Working Harder in Tough Job Market


December 30, 2009|Kyle Langan

It comes as a surprise to no one that for the past year, America has been under dire economic straits. With the employment rate resembling that of the Great Depression, soon to be college graduates like myself are not looking forward to breaking into the job market. However, with perseverance and a little luck, students graduating in May will hopefully be securing full-time jobs.

As a communication major at DeSales University, I plan to enter the field of writing, hopefully as a journalist or broadcast journalist upon graduation. Over the past four years, I have worked very hard for a degree from DeSales; but was all my work in vain? Initially I had serious concerns about how I would support myself in the coming months in the current job climate. Thoughts arose in my mind about being in the same position as the unemployed because my degree did not mean anything. Additionally, when the time came to be hired, I thought for sure a prospective employer would choose a middle-aged professional with 20 years of experience over my bachelor’s degree

Then I thought about the American dream, which is, of course, wealth and success through means of hard work and diligence. However, in our current society with celebrities skyrocketing to fame because of sex tapes, where is the justice? It is simply not fair that educated people who work their hardest to better themselves are not rewarded for their efforts.

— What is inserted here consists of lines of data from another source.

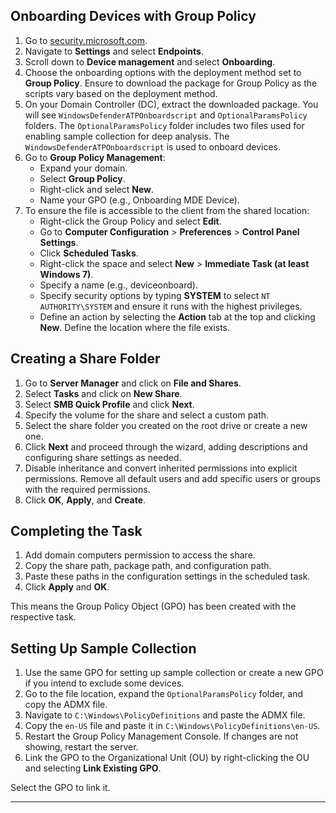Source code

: 
## Onboarding Devices with Group Policy

1. Go to [security.microsoft.com](https://security.microsoft.com).
2. Navigate to **Settings** and select **Endpoints**.
3. Scroll down to **Device management** and select **Onboarding**.
4. Choose the onboarding options with the deployment method set to **Group Policy**. Ensure to download the package for Group Policy as the scripts vary based on the deployment method.
5. On your Domain Controller (DC), extract the downloaded package. You will see `WindowsDefenderATPOnboardscript` and `OptionalParamsPolicy` folders. The `OptionalParamsPolicy` folder includes two files used for enabling sample collection for deep analysis. The `WindowsDefenderATPOnboardscript` is used to onboard devices.
6. Go to **Group Policy Management**:
    - Expand your domain.
    - Select **Group Policy**.
    - Right-click and select **New**.
    - Name your GPO (e.g., Onboarding MDE Device).
7. To ensure the file is accessible to the client from the shared location:
    - Right-click the Group Policy and select **Edit**.
    - Go to **Computer Configuration** > **Preferences** > **Control Panel Settings**.
    - Click **Scheduled Tasks**.
    - Right-click the space and select **New** > **Immediate Task (at least Windows 7)**.
    - Specify a name (e.g., deviceonboard).
    - Specify security options by typing **SYSTEM** to select `NT AUTHORITY\SYSTEM` and ensure it runs with the highest privileges.
    - Define an action by selecting the **Action** tab at the top and clicking **New**. Define the location where the file exists.

## Creating a Share Folder

1. Go to **Server Manager** and click on **File and Shares**.
2. Select **Tasks** and click on **New Share**.
3. Select **SMB Quick Profile** and click **Next**.
4. Specify the volume for the share and select a custom path.
5. Select the share folder you created on the root drive or create a new one.
6. Click **Next** and proceed through the wizard, adding descriptions and configuring share settings as needed.
7. Disable inheritance and convert inherited permissions into explicit permissions. Remove all default users and add specific users or groups with the required permissions.
8. Click **OK**, **Apply**, and **Create**.

## Completing the Task

1. Add domain computers permission to access the share.
2. Copy the share path, package path, and configuration path.
3. Paste these paths in the configuration settings in the scheduled task.
4. Click **Apply** and **OK**.

This means the Group Policy Object (GPO) has been created with the respective task.

## Setting Up Sample Collection

1. Use the same GPO for setting up sample collection or create a new GPO if you intend to exclude some devices.
2. Go to the file location, expand the `OptionalParamsPolicy` folder, and copy the ADMX file.
3. Navigate to `C:\Windows\PolicyDefinitions` and paste the ADMX file.
4. Copy the `en-US` file and paste it in `C:\Windows\PolicyDefinitions\en-US`.
5. Restart the Group Policy Management Console. If changes are not showing, restart the server.
6. Link the GPO to the Organizational Unit (OU) by right-clicking the OU and selecting **Link Existing GPO**.

Select the GPO to link it.

---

Therefore, I did not think an American dream existed. Maybe a long time ago it was relevant, but now, there are no rules. Everyone is an individual, and so should have their own aspirations to aim for. However, the fact that hard work pays off monetarily and personally should not be overshadowed.

Then I took a breath. Though at times my future seems discouraging and unfavorable, if there is one thing that can save us college grads from our own despair, it is optimism. Perhaps I feel that life is dealing me an unfair hand, but I am a big believer in staying positive and looking on the bright side. I know I cannot change the way the economy turned out, so why stress about it? Now I know that I have to work harder than ever to make myself stand out and possess that certain pizzazz that my future employers want.

To me, it is not worth stressing or becoming upset over circumstances I cannot change. So the economy is messed up, but what am I going to do about it? The only thing in my power is to look out for myself and continue my job search. In a bizarre way, it is rather motivating. Now I have to make my writing and other professional work stand out above everyone else. I have to be the one who outshines everybody.

Though I was originally upset about the job market, I’m not going to wallow in self-pity and let myself fall into a funk, because I will not allow myself to sink to that place. I have to persevere and stay focused on my dreams. All I can do now is keep my options open, be ready for new experiences and opportunities that may come my way, and believe in myself.